Ownership
Just because we paid for something, does it mean we own it?
I'm not so sure that I can agree with that definition of ownership with complete conviction. In many ways, I've been thinking more about shared possession than outright ownership; especially in cases where money has exchanged hands.
I first realised the discomfort I was feeling about ownership, when I messaged Ryan Hewett a couple of weeks ago. I wanted to set the stage and explain that we have three of his works on display in our home. My first drafts all included the word "own" (or some kind of derivative thereof) and it just made me cringe, because I didn't feel like I could call myself the owner of his work.
I had a similar experience recently when I was gifted a new artwork. Whilst I have the benefit of the work being on display in my office; I just can't bring myself to think of me being the owner.

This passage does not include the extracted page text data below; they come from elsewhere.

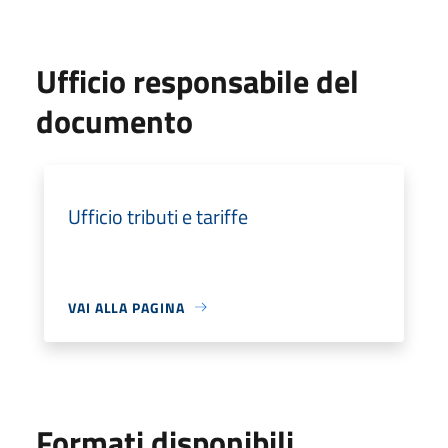
Ufficio responsabile del
documento
Ufficio tributi e tariffe
VAI ALLA PAGINA
Formati disponibili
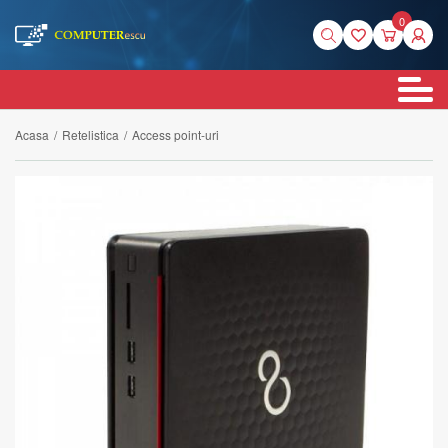
0
Acasa
/
Retelistica
/
Access point-uri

Maybe these are outliers, because it is art and I feel some respect or reverence for the artist. For as long as the artwork is not destroyed, there remains at least two parties to the work: myself and the artist.
I feel very differently about the bottle of wine I opened (and finished) last night. I do have respect for the winemaker and the story that shaped the wine, but now that it is finished, it creates a different sensation. If pushed, I probably would not have necessarily spoken about owning the bottle of wine, but I did feel enough ownership thereof to open and drink it.
What I am most wondering about is how co-ownership, collaboration and shared possession relates to many of the things that we would probably label as simple (and singular) ownership.
When I pay for the utility of a product, I become both the beneficiary of that utility, but also an advocate for the success of the product (and the people behind it). That relationship probably does not inherently need to exist for the business to survive, but it is probably infinitely better when the parties involved are in fact, involved.
I guess this is why ownership feels very exclusive and isolated to me as I type this. Like amassing riches in the shadows. Which is very counter-intuitive when we generally agree that sharing is caring and that some of the most meaningful experiences in life are shared amongst people.